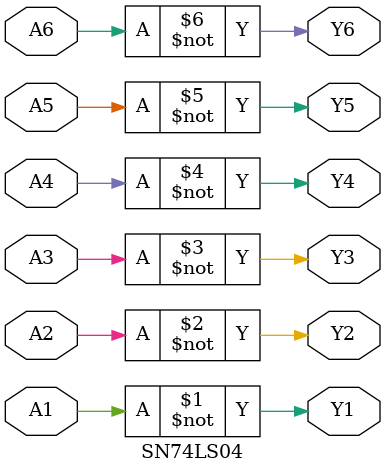
<source format=sv>


module SN74LS04(
	A1,
	A2,
	A3,
	A4,
	A5,
	A6,
	Y1,
	Y2,
	Y3,
	Y4,
	Y5,
	Y6
);


input wire	A1;
input wire	A2;
input wire	A3;
input wire	A4;
input wire	A5;
input wire	A6;
output wire	Y1;
output wire	Y2;
output wire	Y3;
output wire	Y4;
output wire	Y5;
output wire	Y6;





assign	Y1 =  ~A1;

assign	Y2 =  ~A2;

assign	Y3 =  ~A3;

assign	Y4 =  ~A4;

assign	Y5 =  ~A5;

assign	Y6 =  ~A6;


endmodule

</source>
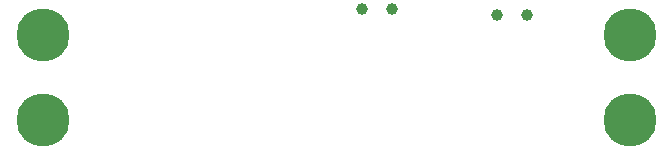
<source format=gbr>
%TF.GenerationSoftware,KiCad,Pcbnew,7.0.1*%
%TF.CreationDate,2023-08-29T00:45:33-07:00*%
%TF.ProjectId,Current Sense Standalone,43757272-656e-4742-9053-656e73652053,rev?*%
%TF.SameCoordinates,Original*%
%TF.FileFunction,Plated,1,2,PTH,Drill*%
%TF.FilePolarity,Positive*%
%FSLAX46Y46*%
G04 Gerber Fmt 4.6, Leading zero omitted, Abs format (unit mm)*
G04 Created by KiCad (PCBNEW 7.0.1) date 2023-08-29 00:45:33*
%MOMM*%
%LPD*%
G01*
G04 APERTURE LIST*
%TA.AperFunction,ComponentDrill*%
%ADD10C,1.000000*%
%TD*%
%TA.AperFunction,ComponentDrill*%
%ADD11C,4.500000*%
%TD*%
G04 APERTURE END LIST*
D10*
%TO.C,J3*%
X45720000Y-19812000D03*
X48260000Y-19812000D03*
%TO.C,J6*%
X57150000Y-20320000D03*
X59690000Y-20320000D03*
D11*
%TO.C,J1*%
X18650936Y-22010000D03*
X18650936Y-29210000D03*
%TO.C,J7*%
X68344045Y-22010000D03*
X68344045Y-29210000D03*
M02*

</source>
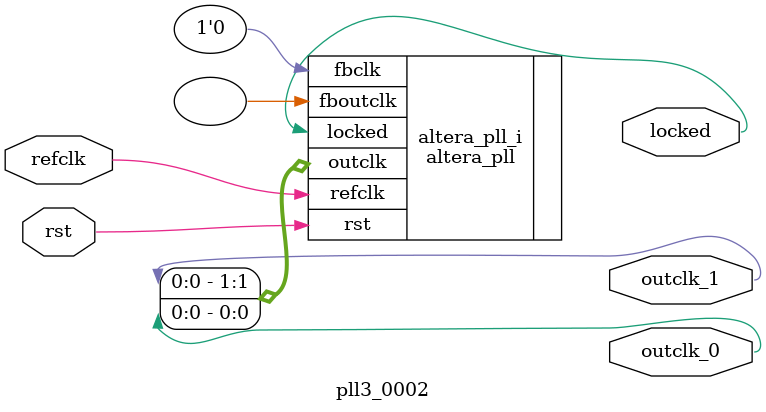
<source format=v>
`timescale 1ns/10ps
module  pll3_0002
#(
	parameter target_frequency = "400.000000 MHz",
	parameter target_frequency_2 = "50.000000 MHz"
)

(

	// interface 'refclk'
	input wire refclk,

	// interface 'reset'
	input wire rst,

	// interface 'outclk0'
	output wire outclk_0,
	
	output wire outclk_1,

	// interface 'locked'
	output wire locked
);

	altera_pll #(
		.fractional_vco_multiplier("false"),
		.reference_clock_frequency("50.000000 MHz"),
		.operation_mode("direct"),
		.number_of_clocks(2),
		.output_clock_frequency0(target_frequency),
		.phase_shift0("0 ps"),
		.duty_cycle0(50),
		.output_clock_frequency1(target_frequency_2),
		.phase_shift1("0 ps"),
		.duty_cycle1(50),
		.output_clock_frequency2("0 MHz"),
		.phase_shift2("0 ps"),
		.duty_cycle2(50),
		.output_clock_frequency3("0 MHz"),
		.phase_shift3("0 ps"),
		.duty_cycle3(50),
		.output_clock_frequency4("0 MHz"),
		.phase_shift4("0 ps"),
		.duty_cycle4(50),
		.output_clock_frequency5("0 MHz"),
		.phase_shift5("0 ps"),
		.duty_cycle5(50),
		.output_clock_frequency6("0 MHz"),
		.phase_shift6("0 ps"),
		.duty_cycle6(50),
		.output_clock_frequency7("0 MHz"),
		.phase_shift7("0 ps"),
		.duty_cycle7(50),
		.output_clock_frequency8("0 MHz"),
		.phase_shift8("0 ps"),
		.duty_cycle8(50),
		.output_clock_frequency9("0 MHz"),
		.phase_shift9("0 ps"),
		.duty_cycle9(50),
		.output_clock_frequency10("0 MHz"),
		.phase_shift10("0 ps"),
		.duty_cycle10(50),
		.output_clock_frequency11("0 MHz"),
		.phase_shift11("0 ps"),
		.duty_cycle11(50),
		.output_clock_frequency12("0 MHz"),
		.phase_shift12("0 ps"),
		.duty_cycle12(50),
		.output_clock_frequency13("0 MHz"),
		.phase_shift13("0 ps"),
		.duty_cycle13(50),
		.output_clock_frequency14("0 MHz"),
		.phase_shift14("0 ps"),
		.duty_cycle14(50),
		.output_clock_frequency15("0 MHz"),
		.phase_shift15("0 ps"),
		.duty_cycle15(50),
		.output_clock_frequency16("0 MHz"),
		.phase_shift16("0 ps"),
		.duty_cycle16(50),
		.output_clock_frequency17("0 MHz"),
		.phase_shift17("0 ps"),
		.duty_cycle17(50),
		.pll_type("General"),
		.pll_subtype("General")
	) altera_pll_i (
		.rst	(rst),
		.outclk	({outclk_1, outclk_0}),
		.locked	(locked),
		.fboutclk	( ),
		.fbclk	(1'b0),
		.refclk	(refclk)
	);
endmodule


</source>
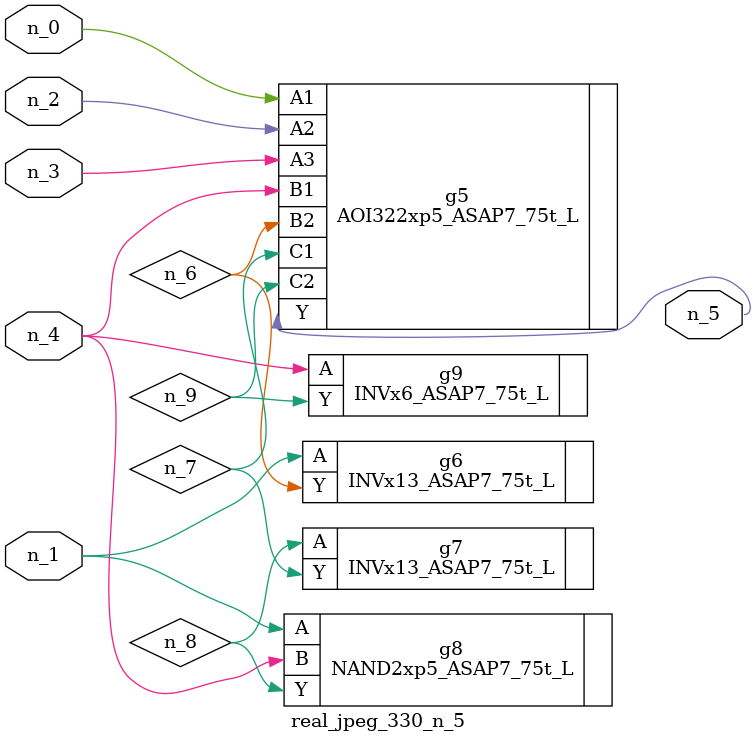
<source format=v>
module real_jpeg_330_n_5 (n_4, n_0, n_1, n_2, n_3, n_5);

input n_4;
input n_0;
input n_1;
input n_2;
input n_3;

output n_5;

wire n_8;
wire n_6;
wire n_7;
wire n_9;

AOI322xp5_ASAP7_75t_L g5 ( 
.A1(n_0),
.A2(n_2),
.A3(n_3),
.B1(n_4),
.B2(n_6),
.C1(n_7),
.C2(n_9),
.Y(n_5)
);

INVx13_ASAP7_75t_L g6 ( 
.A(n_1),
.Y(n_6)
);

NAND2xp5_ASAP7_75t_L g8 ( 
.A(n_1),
.B(n_4),
.Y(n_8)
);

INVx6_ASAP7_75t_L g9 ( 
.A(n_4),
.Y(n_9)
);

INVx13_ASAP7_75t_L g7 ( 
.A(n_8),
.Y(n_7)
);


endmodule
</source>
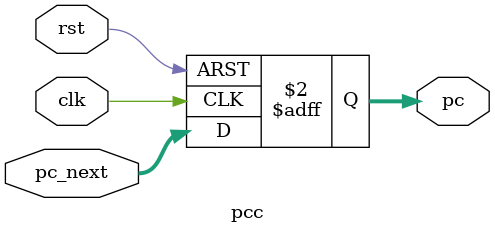
<source format=v>
module pcc 
	(
		input clk, rst,
		input [31:0] pc_next,
		output reg [31:0] pc
	);
     
     always @(posedge clk or posedge rst)
        if(rst)
        	pc <= 32'b0;
        else
        	pc <= pc_next;
endmodule : pcc

</source>
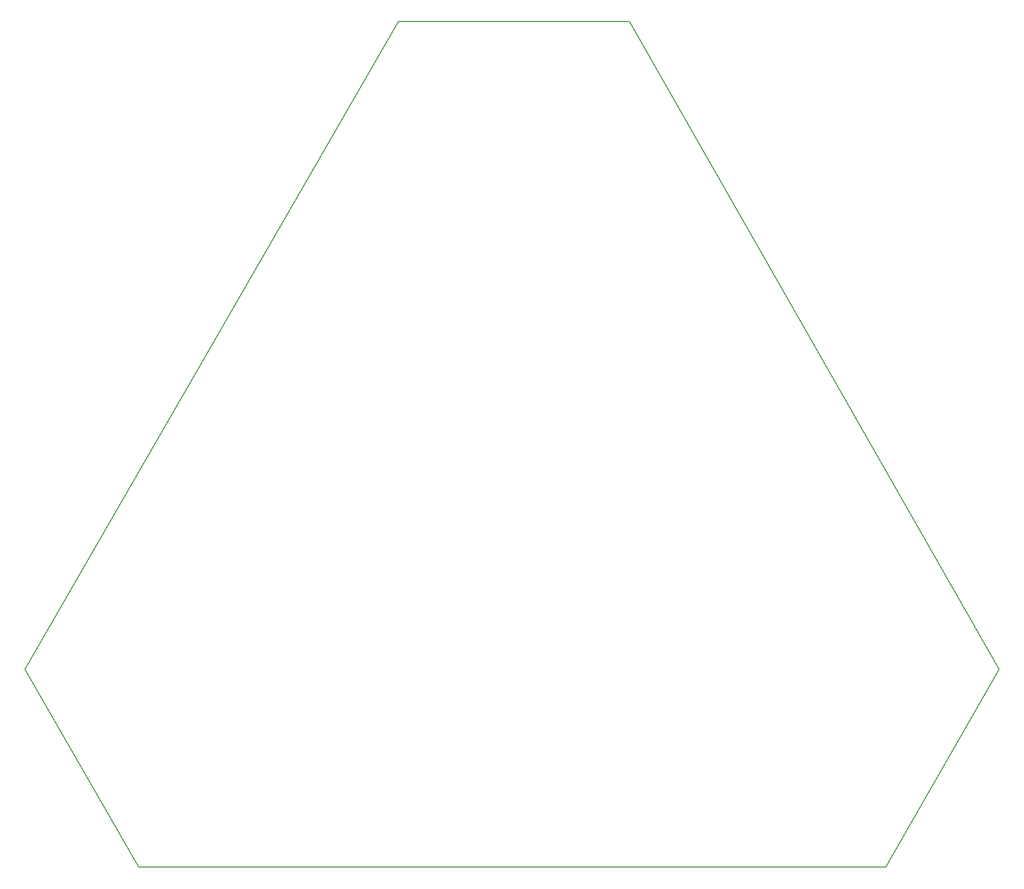
<source format=gbr>
%TF.GenerationSoftware,KiCad,Pcbnew,(5.1.6)-1*%
%TF.CreationDate,2023-02-05T17:49:42+01:00*%
%TF.ProjectId,RobotHolo,526f626f-7448-46f6-9c6f-2e6b69636164,rev?*%
%TF.SameCoordinates,Original*%
%TF.FileFunction,Profile,NP*%
%FSLAX46Y46*%
G04 Gerber Fmt 4.6, Leading zero omitted, Abs format (unit mm)*
G04 Created by KiCad (PCBNEW (5.1.6)-1) date 2023-02-05 17:49:42*
%MOMM*%
%LPD*%
G01*
G04 APERTURE LIST*
%TA.AperFunction,Profile*%
%ADD10C,0.200000*%
%TD*%
G04 APERTURE END LIST*
D10*
X183515000Y-135890000D02*
X119380000Y-23495000D01*
X163830000Y-170180000D02*
X183515000Y-135890000D01*
X34290000Y-170180000D02*
X163830000Y-170180000D01*
X14605000Y-135890000D02*
X34290000Y-170180000D01*
X79375000Y-23495000D02*
X14605000Y-135890000D01*
X79375000Y-23495000D02*
X119380000Y-23495000D01*
M02*

</source>
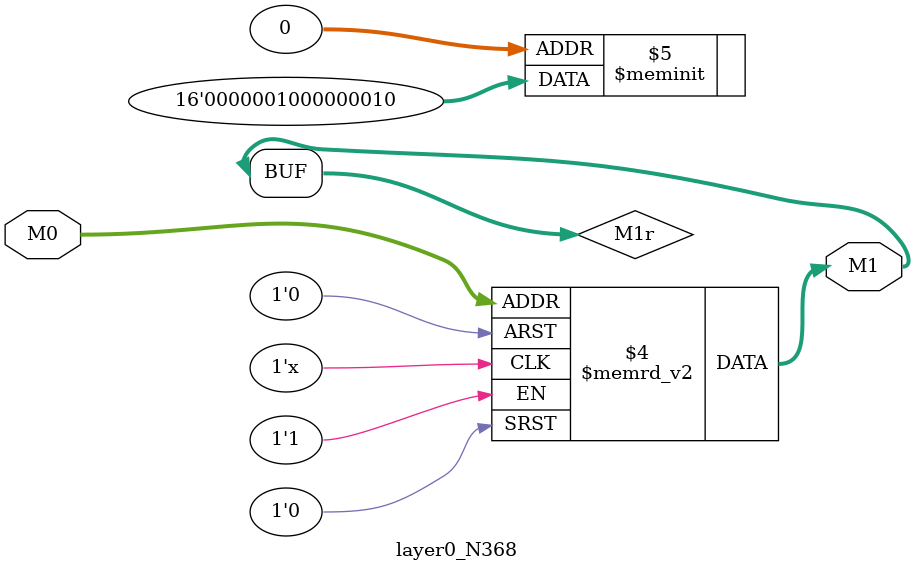
<source format=v>
module layer0_N368 ( input [2:0] M0, output [1:0] M1 );

	(*rom_style = "distributed" *) reg [1:0] M1r;
	assign M1 = M1r;
	always @ (M0) begin
		case (M0)
			3'b000: M1r = 2'b10;
			3'b100: M1r = 2'b10;
			3'b010: M1r = 2'b00;
			3'b110: M1r = 2'b00;
			3'b001: M1r = 2'b00;
			3'b101: M1r = 2'b00;
			3'b011: M1r = 2'b00;
			3'b111: M1r = 2'b00;

		endcase
	end
endmodule

</source>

◆ ◆ ◆ ◆ ◆

#### [PROBLEM STATEMENT]
In the entries above, find lines with "Created" and copy each.

#### [SOLUTION BELOW]
G04 Created by KiCad (PCBNEW 7.0.1) date 2023-08-29 00:45:33*
G04 Created by KiCad (PCBNEW (5.1.6)-1) date 2023-02-05 17:49:42*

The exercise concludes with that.